AI-Driven De Novo Design of Ultra Long-Acting GLP-1 Receptor Agonists

Peptide drugs have revolutionized modern therapeutics, offering novel treatment avenues for various diseases. Nevertheless, low design efficacy, time consumption, and high cost still hinder peptide drug design and discovery. Here, an efficient approach that integrates deep learning-based protein design with functional screening is presented, enabling the rapid design of biotechnologically important peptides with improved stability and efficacy. 10,000 de novo glucagon-like peptide-1 receptor agonists (GLP-1RAs) are designed, 60 of these satisfied the stability, efficacy, and diversity criteria in the virtual functional screening.
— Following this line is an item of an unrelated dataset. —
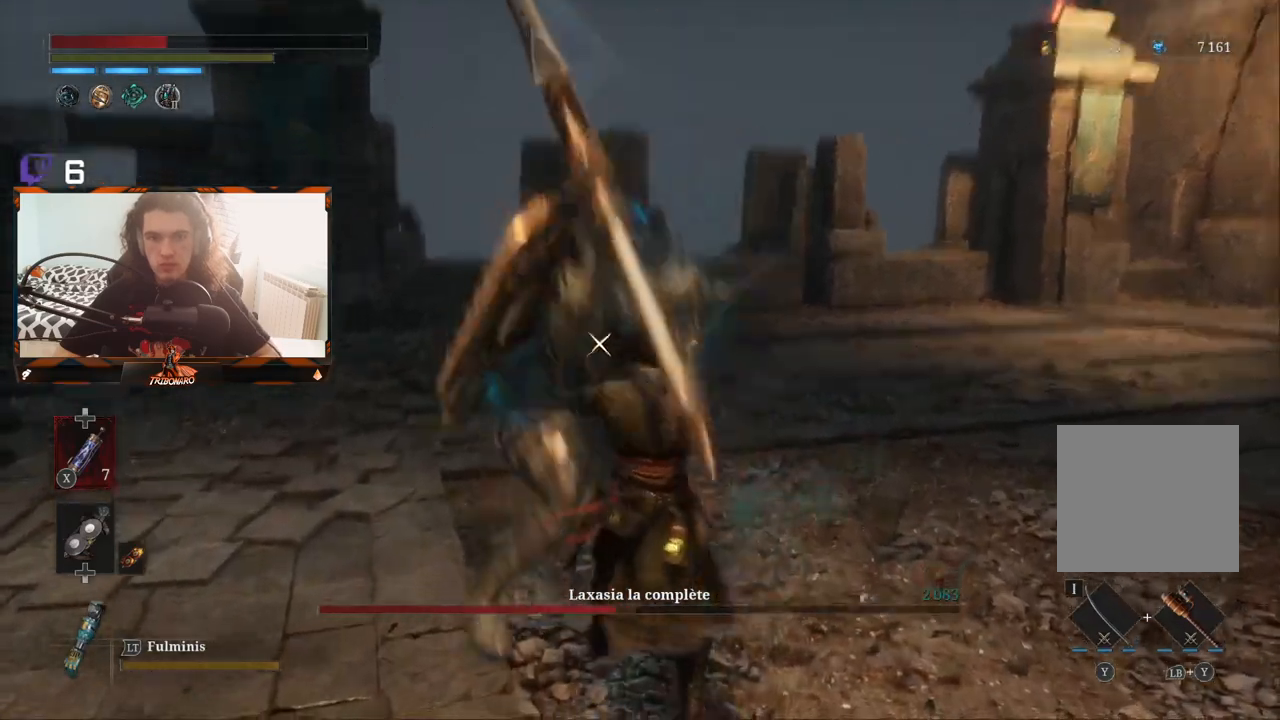
{"buttons": [], "left_stick": "center", "right_stick": "center", "events": [[50, "L1", "up"]]}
In vitro validations reveal a 52% success rate, and in vivo experiments demonstrate that two lead GLP-1RAs (D13 and D41) exhibit extended half-lives, approximately three times longer than that of Semaglutide. In diabetic mouse models, candidate D13 results in significantly lower blood glucose levels than Semaglutide. In the obesity mouse model, D13 induces weight loss efficacy comparable to that of Semaglutide. The AI-driven peptide design pipeline-which integrates protein design, functional screening, and experimental validation-reduces the number of iterations required to find novel peptide candidates. The entire process, from design to screening, can be completed in a single cycle within two weeks.

GLP‐1RAs; Semaglutide; deep learning; protein design.